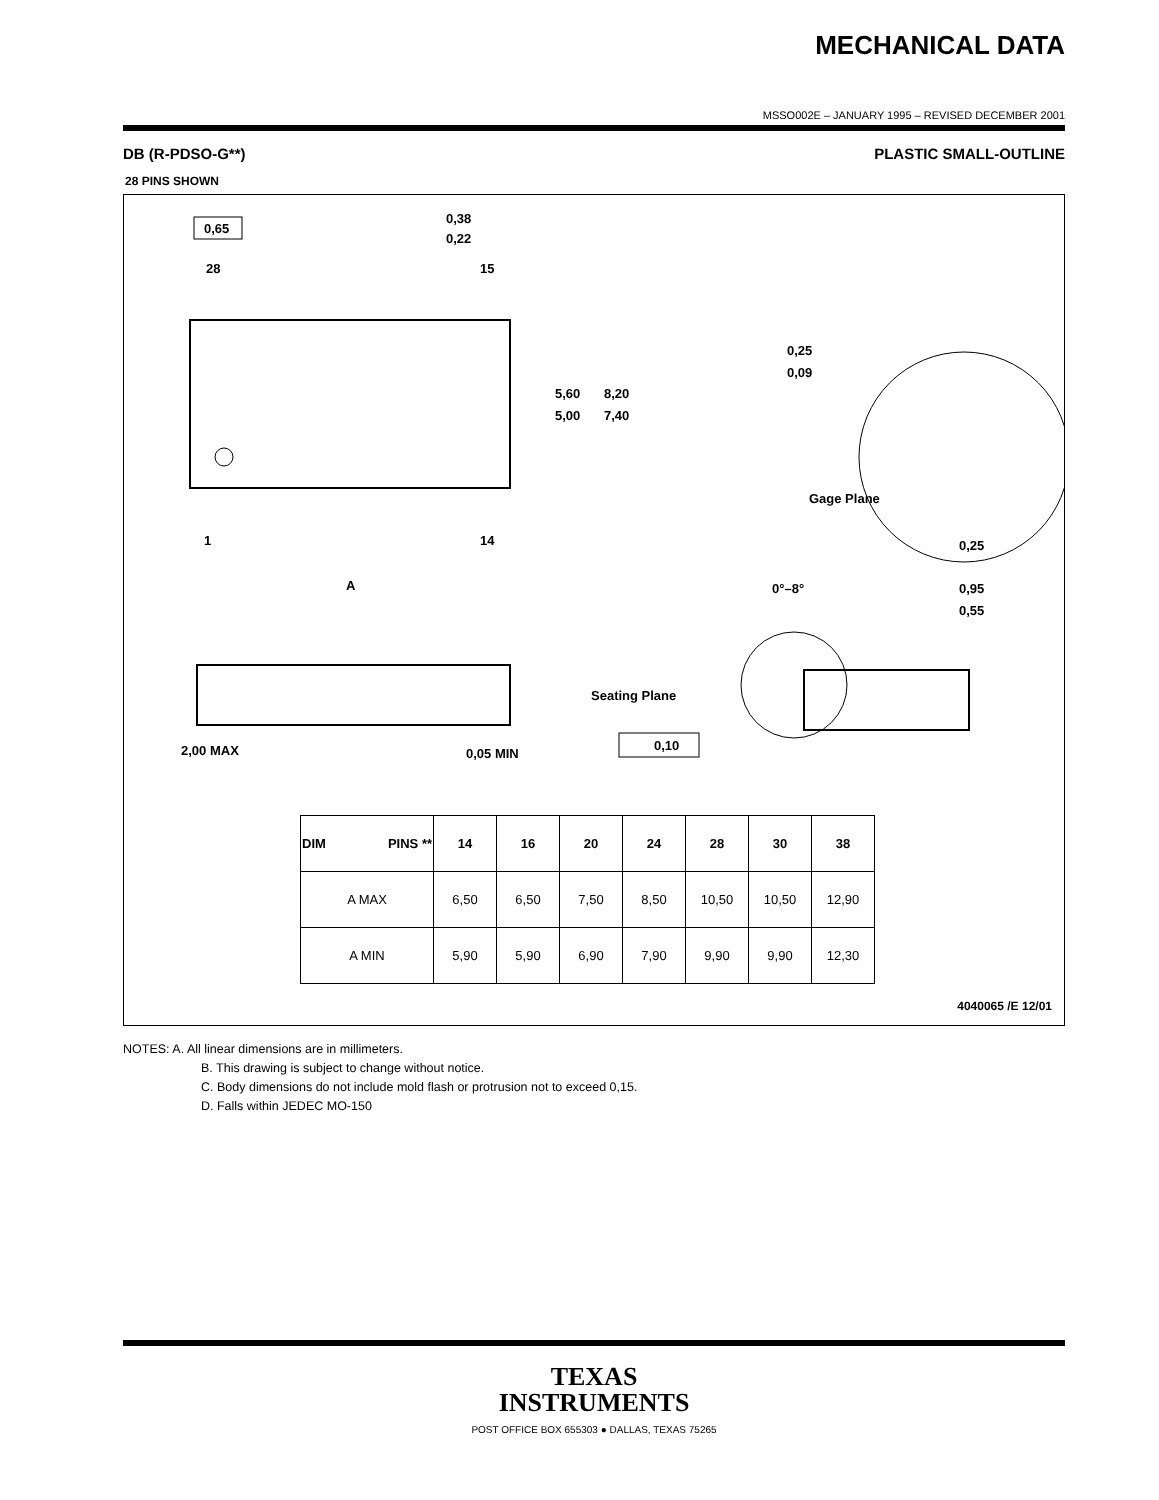MECHANICAL DATA
MSSO002E – JANUARY 1995 – REVISED DECEMBER 2001
DB (R-PDSO-G**) PLASTIC SMALL-OUTLINE
28 PINS SHOWN
0,65
0,38
0,22
28
15
1
14
A
5,60
5,00
8,20
7,40
0,25
0,09
Gage Plane
0,25
0°–8°
0,95
0,55
Seating Plane
2,00 MAX
0,05 MIN
0,10
| DIM PINS ** | 14 | 16 | 20 | 24 | 28 | 30 | 38 |
| --- | --- | --- | --- | --- | --- | --- | --- |
| A MAX | 6,50 | 6,50 | 7,50 | 8,50 | 10,50 | 10,50 | 12,90 |
| A MIN | 5,90 | 5,90 | 6,90 | 7,90 | 9,90 | 9,90 | 12,30 |
4040065 /E 12/01
NOTES: A. All linear dimensions are in millimeters.
B. This drawing is subject to change without notice.
C. Body dimensions do not include mold flash or protrusion not to exceed 0,15.
D. Falls within JEDEC MO-150
TEXAS
INSTRUMENTS
POST OFFICE BOX 655303 ● DALLAS, TEXAS 75265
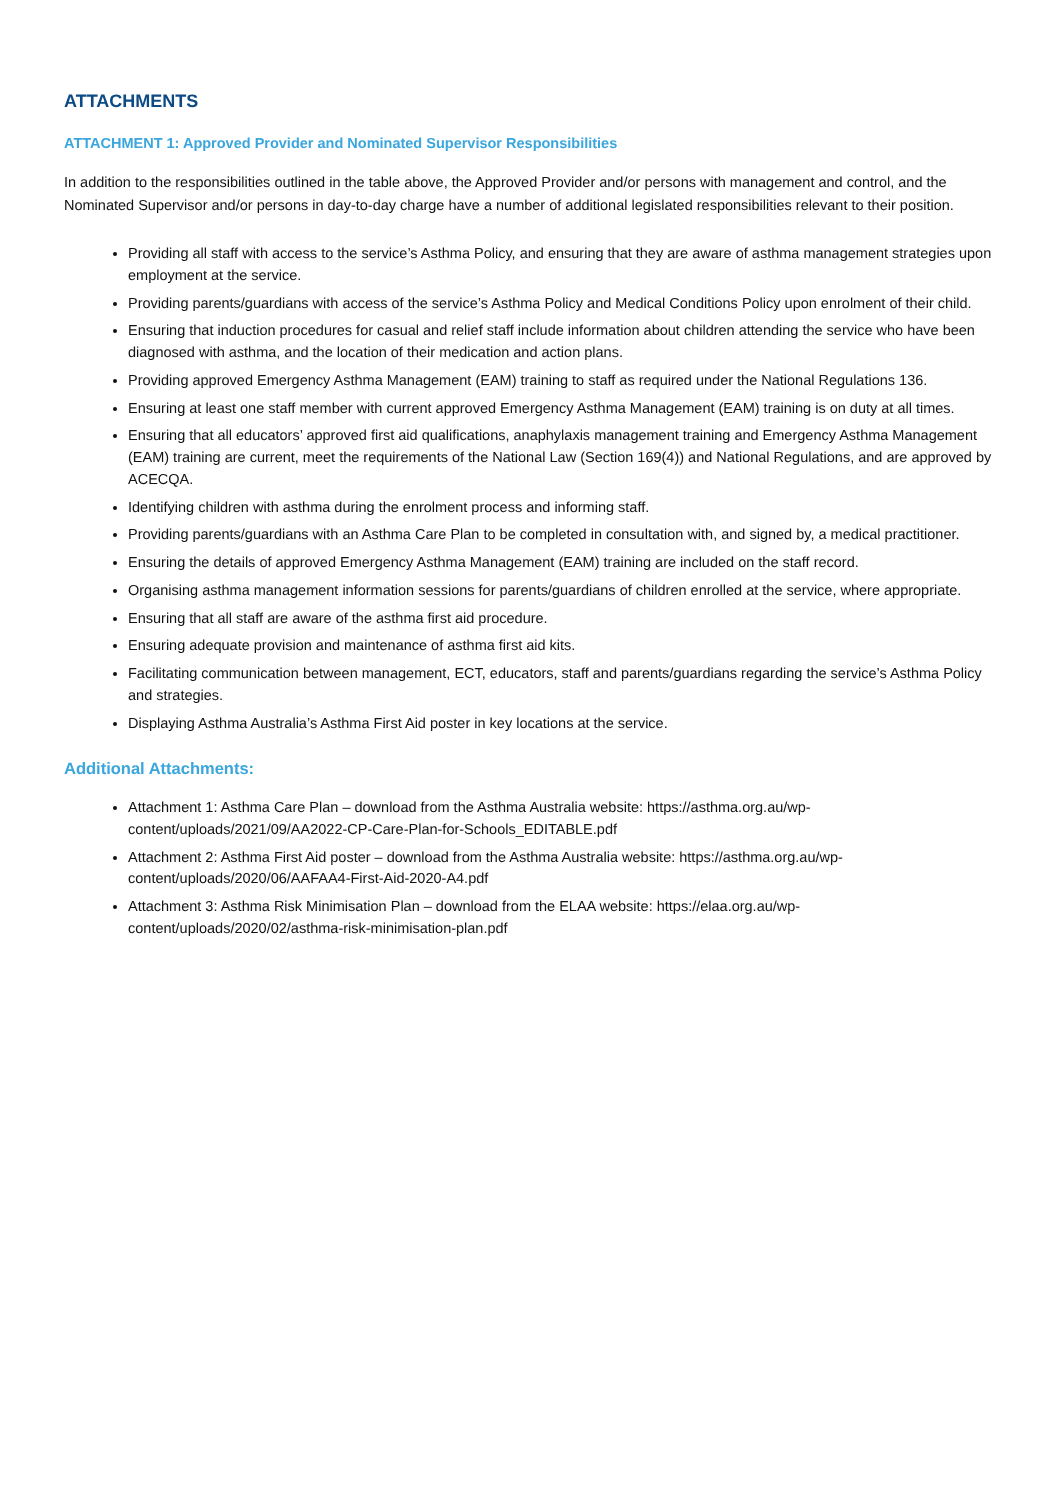ATTACHMENTS
ATTACHMENT 1: Approved Provider and Nominated Supervisor Responsibilities
In addition to the responsibilities outlined in the table above, the Approved Provider and/or persons with management and control, and the Nominated Supervisor and/or persons in day-to-day charge have a number of additional legislated responsibilities relevant to their position.
Providing all staff with access to the service’s Asthma Policy, and ensuring that they are aware of asthma management strategies upon employment at the service.
Providing parents/guardians with access of the service’s Asthma Policy and Medical Conditions Policy upon enrolment of their child.
Ensuring that induction procedures for casual and relief staff include information about children attending the service who have been diagnosed with asthma, and the location of their medication and action plans.
Providing approved Emergency Asthma Management (EAM) training to staff as required under the National Regulations 136.
Ensuring at least one staff member with current approved Emergency Asthma Management (EAM) training is on duty at all times.
Ensuring that all educators’ approved first aid qualifications, anaphylaxis management training and Emergency Asthma Management (EAM) training are current, meet the requirements of the National Law (Section 169(4)) and National Regulations, and are approved by ACECQA.
Identifying children with asthma during the enrolment process and informing staff.
Providing parents/guardians with an Asthma Care Plan to be completed in consultation with, and signed by, a medical practitioner.
Ensuring the details of approved Emergency Asthma Management (EAM) training are included on the staff record.
Organising asthma management information sessions for parents/guardians of children enrolled at the service, where appropriate.
Ensuring that all staff are aware of the asthma first aid procedure.
Ensuring adequate provision and maintenance of asthma first aid kits.
Facilitating communication between management, ECT, educators, staff and parents/guardians regarding the service’s Asthma Policy and strategies.
Displaying Asthma Australia’s Asthma First Aid poster in key locations at the service.
Additional Attachments:
Attachment 1: Asthma Care Plan – download from the Asthma Australia website: https://asthma.org.au/wp-content/uploads/2021/09/AA2022-CP-Care-Plan-for-Schools_EDITABLE.pdf
Attachment 2: Asthma First Aid poster – download from the Asthma Australia website: https://asthma.org.au/wp-content/uploads/2020/06/AAFAA4-First-Aid-2020-A4.pdf
Attachment 3: Asthma Risk Minimisation Plan – download from the ELAA website: https://elaa.org.au/wp-content/uploads/2020/02/asthma-risk-minimisation-plan.pdf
════════════════
> PROBLEM REQUIREMENTS
Print each entry shown above with exact wording and no pictures.

> REPLY TO THE TASK
MECHANICAL DATA
MSSO002E – JANUARY 1995 – REVISED DECEMBER 2001
DB (R-PDSO-G**) PLASTIC SMALL-OUTLINE
28 PINS SHOWN
0,65
0,38
0,22
28
15
1
14
A
5,60
5,00
8,20
7,40
0,25
0,09
Gage Plane
0,25
0°–8°
0,95
0,55
Seating Plane
2,00 MAX
0,05 MIN
0,10
| DIM PINS ** | 14 | 16 | 20 | 24 | 28 | 30 | 38 |
| --- | --- | --- | --- | --- | --- | --- | --- |
| A MAX | 6,50 | 6,50 | 7,50 | 8,50 | 10,50 | 10,50 | 12,90 |
| A MIN | 5,90 | 5,90 | 6,90 | 7,90 | 9,90 | 9,90 | 12,30 |
4040065 /E 12/01
NOTES: A. All linear dimensions are in millimeters.
B. This drawing is subject to change without notice.
C. Body dimensions do not include mold flash or protrusion not to exceed 0,15.
D. Falls within JEDEC MO-150
TEXAS
INSTRUMENTS
POST OFFICE BOX 655303 ● DALLAS, TEXAS 75265
ATTACHMENTS
ATTACHMENT 1: Approved Provider and Nominated Supervisor Responsibilities
In addition to the responsibilities outlined in the table above, the Approved Provider and/or persons with management and control, and the Nominated Supervisor and/or persons in day-to-day charge have a number of additional legislated responsibilities relevant to their position.
Providing all staff with access to the service’s Asthma Policy, and ensuring that they are aware of asthma management strategies upon employment at the service.
Providing parents/guardians with access of the service’s Asthma Policy and Medical Conditions Policy upon enrolment of their child.
Ensuring that induction procedures for casual and relief staff include information about children attending the service who have been diagnosed with asthma, and the location of their medication and action plans.
Providing approved Emergency Asthma Management (EAM) training to staff as required under the National Regulations 136.
Ensuring at least one staff member with current approved Emergency Asthma Management (EAM) training is on duty at all times.
Ensuring that all educators’ approved first aid qualifications, anaphylaxis management training and Emergency Asthma Management (EAM) training are current, meet the requirements of the National Law (Section 169(4)) and National Regulations, and are approved by ACECQA.
Identifying children with asthma during the enrolment process and informing staff.
Providing parents/guardians with an Asthma Care Plan to be completed in consultation with, and signed by, a medical practitioner.
Ensuring the details of approved Emergency Asthma Management (EAM) training are included on the staff record.
Organising asthma management information sessions for parents/guardians of children enrolled at the service, where appropriate.
Ensuring that all staff are aware of the asthma first aid procedure.
Ensuring adequate provision and maintenance of asthma first aid kits.
Facilitating communication between management, ECT, educators, staff and parents/guardians regarding the service’s Asthma Policy and strategies.
Displaying Asthma Australia’s Asthma First Aid poster in key locations at the service.
Additional Attachments:
Attachment 1: Asthma Care Plan – download from the Asthma Australia website: https://asthma.org.au/wp-content/uploads/2021/09/AA2022-CP-Care-Plan-for-Schools_EDITABLE.pdf
Attachment 2: Asthma First Aid poster – download from the Asthma Australia website: https://asthma.org.au/wp-content/uploads/2020/06/AAFAA4-First-Aid-2020-A4.pdf
Attachment 3: Asthma Risk Minimisation Plan – download from the ELAA website: https://elaa.org.au/wp-content/uploads/2020/02/asthma-risk-minimisation-plan.pdf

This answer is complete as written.